§ What this task involves
Pull out the lines that run from the start of the items through the line containing "National Braille Association's LinkedIn page", including both ends, and repeat them without any change.

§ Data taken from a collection

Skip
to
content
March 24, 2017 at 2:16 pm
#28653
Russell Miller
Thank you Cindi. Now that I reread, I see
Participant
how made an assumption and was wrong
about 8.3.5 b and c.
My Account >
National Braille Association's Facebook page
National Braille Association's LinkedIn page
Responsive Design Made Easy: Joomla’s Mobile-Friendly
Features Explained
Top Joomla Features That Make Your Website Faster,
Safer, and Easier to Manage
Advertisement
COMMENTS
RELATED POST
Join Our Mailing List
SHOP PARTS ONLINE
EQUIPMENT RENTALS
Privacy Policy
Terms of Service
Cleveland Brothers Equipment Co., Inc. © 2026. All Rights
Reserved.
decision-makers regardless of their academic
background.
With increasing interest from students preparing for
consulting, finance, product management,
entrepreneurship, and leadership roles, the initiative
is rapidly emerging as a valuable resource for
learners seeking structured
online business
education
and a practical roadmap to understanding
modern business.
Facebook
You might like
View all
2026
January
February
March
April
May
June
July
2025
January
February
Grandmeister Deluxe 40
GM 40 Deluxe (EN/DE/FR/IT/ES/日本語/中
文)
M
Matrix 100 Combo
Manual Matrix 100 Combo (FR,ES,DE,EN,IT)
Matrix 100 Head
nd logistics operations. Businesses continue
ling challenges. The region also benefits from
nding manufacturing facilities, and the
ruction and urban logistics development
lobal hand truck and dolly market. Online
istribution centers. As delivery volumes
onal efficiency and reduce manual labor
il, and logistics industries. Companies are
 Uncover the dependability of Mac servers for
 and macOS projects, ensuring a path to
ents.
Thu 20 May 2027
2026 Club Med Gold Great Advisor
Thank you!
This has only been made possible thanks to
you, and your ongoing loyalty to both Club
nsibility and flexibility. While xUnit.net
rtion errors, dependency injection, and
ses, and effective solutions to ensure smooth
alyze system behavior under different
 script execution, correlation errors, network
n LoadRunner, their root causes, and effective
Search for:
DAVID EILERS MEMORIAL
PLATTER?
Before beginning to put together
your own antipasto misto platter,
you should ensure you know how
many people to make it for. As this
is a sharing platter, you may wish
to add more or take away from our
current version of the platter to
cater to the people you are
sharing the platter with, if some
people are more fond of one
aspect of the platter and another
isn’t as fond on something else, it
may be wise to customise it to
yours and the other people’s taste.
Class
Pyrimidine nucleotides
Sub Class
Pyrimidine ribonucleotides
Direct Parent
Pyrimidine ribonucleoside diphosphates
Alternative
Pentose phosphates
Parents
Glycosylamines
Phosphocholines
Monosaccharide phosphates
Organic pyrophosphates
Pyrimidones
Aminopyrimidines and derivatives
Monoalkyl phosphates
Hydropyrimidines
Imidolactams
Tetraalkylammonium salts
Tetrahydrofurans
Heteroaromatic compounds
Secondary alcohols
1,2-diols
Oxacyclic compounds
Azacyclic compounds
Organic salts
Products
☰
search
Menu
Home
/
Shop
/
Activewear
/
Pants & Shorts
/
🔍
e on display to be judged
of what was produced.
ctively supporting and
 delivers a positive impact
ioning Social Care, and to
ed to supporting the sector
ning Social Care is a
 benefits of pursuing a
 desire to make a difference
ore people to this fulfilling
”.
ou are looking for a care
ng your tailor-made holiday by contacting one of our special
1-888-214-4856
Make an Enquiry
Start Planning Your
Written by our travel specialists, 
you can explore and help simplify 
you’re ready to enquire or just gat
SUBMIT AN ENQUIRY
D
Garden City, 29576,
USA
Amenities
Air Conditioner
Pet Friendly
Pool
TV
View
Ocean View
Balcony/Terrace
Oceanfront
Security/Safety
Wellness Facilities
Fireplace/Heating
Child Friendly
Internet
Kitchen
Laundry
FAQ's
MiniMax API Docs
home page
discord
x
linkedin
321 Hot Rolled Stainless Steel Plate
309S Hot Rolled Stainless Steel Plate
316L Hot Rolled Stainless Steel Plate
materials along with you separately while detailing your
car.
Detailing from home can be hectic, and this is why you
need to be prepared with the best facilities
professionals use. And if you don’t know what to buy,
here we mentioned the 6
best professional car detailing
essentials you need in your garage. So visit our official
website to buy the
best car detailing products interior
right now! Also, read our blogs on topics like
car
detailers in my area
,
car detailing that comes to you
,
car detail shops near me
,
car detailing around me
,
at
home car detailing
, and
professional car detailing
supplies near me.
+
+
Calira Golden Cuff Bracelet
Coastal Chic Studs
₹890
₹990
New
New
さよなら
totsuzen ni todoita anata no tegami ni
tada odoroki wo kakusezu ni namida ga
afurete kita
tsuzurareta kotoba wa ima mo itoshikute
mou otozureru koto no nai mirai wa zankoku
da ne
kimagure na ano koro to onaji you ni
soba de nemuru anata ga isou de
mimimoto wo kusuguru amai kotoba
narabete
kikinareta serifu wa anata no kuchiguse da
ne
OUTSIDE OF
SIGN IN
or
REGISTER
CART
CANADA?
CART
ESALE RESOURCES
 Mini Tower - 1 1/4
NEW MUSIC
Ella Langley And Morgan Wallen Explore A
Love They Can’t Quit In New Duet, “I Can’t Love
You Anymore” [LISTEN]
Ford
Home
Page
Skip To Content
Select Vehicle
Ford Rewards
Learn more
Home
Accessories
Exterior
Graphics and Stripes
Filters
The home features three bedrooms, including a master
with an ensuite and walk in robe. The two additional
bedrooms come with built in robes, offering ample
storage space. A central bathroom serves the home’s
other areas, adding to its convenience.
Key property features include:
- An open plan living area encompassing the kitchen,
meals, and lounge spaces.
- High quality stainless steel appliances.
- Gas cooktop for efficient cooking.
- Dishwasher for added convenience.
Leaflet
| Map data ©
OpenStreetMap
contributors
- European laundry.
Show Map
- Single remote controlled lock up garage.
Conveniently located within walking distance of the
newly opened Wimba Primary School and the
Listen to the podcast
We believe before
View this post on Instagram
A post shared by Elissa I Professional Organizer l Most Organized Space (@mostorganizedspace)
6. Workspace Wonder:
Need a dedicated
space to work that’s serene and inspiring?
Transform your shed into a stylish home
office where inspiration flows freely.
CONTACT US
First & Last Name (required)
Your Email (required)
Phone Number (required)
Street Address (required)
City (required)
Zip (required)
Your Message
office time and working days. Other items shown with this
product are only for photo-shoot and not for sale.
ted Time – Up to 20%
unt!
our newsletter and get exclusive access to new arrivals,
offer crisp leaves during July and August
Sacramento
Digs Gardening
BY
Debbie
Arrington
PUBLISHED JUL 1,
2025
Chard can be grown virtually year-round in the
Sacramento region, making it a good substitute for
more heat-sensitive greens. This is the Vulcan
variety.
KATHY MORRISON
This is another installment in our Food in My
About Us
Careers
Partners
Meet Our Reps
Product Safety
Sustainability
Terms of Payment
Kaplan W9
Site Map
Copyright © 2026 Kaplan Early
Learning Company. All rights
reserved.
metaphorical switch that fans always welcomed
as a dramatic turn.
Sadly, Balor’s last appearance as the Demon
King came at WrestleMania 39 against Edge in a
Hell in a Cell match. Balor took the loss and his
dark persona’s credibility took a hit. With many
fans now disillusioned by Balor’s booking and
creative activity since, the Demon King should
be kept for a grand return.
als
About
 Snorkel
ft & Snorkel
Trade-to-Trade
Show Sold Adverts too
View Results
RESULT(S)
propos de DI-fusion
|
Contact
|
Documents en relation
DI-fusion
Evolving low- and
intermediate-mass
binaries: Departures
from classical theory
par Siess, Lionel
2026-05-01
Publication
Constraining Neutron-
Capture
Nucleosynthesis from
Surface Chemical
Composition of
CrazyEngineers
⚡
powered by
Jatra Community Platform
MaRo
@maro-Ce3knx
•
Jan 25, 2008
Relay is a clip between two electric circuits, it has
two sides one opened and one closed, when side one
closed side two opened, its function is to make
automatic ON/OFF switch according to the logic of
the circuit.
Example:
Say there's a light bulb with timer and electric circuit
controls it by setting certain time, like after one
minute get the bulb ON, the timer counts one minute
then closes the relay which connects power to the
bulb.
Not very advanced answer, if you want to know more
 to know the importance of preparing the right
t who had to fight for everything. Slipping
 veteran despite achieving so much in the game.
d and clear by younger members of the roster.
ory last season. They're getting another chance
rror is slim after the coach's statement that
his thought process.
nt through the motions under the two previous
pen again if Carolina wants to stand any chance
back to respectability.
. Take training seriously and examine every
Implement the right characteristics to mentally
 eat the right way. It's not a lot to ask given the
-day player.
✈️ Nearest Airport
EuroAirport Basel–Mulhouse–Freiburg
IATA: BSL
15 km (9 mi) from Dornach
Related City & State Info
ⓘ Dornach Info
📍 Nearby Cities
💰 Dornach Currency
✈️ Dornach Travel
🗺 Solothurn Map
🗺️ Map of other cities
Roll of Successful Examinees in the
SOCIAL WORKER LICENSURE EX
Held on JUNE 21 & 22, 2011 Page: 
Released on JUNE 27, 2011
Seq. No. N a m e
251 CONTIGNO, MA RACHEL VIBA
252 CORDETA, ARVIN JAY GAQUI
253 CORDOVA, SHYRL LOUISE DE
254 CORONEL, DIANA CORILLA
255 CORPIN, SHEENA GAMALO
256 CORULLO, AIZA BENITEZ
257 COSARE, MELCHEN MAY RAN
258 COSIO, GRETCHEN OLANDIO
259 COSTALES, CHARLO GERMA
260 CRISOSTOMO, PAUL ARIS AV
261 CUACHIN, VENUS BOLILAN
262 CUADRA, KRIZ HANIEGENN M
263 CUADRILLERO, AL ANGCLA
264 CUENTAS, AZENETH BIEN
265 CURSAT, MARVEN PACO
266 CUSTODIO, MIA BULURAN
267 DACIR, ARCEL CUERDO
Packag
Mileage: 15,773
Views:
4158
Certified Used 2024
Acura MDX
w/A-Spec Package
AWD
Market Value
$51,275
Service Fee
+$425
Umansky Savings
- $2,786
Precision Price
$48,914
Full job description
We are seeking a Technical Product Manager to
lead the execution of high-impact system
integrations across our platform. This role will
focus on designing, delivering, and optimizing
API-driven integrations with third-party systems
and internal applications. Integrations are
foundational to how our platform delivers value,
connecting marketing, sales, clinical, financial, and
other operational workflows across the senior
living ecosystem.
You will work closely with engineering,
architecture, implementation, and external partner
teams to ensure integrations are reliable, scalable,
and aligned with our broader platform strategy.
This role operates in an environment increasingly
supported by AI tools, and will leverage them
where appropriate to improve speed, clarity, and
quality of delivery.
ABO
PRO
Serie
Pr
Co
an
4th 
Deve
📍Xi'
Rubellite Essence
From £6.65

§ Written response
Skip
to
content
March 24, 2017 at 2:16 pm
#28653
Russell Miller
Thank you Cindi. Now that I reread, I see
Participant
how made an assumption and was wrong
about 8.3.5 b and c.
My Account >
National Braille Association's Facebook page
National Braille Association's LinkedIn page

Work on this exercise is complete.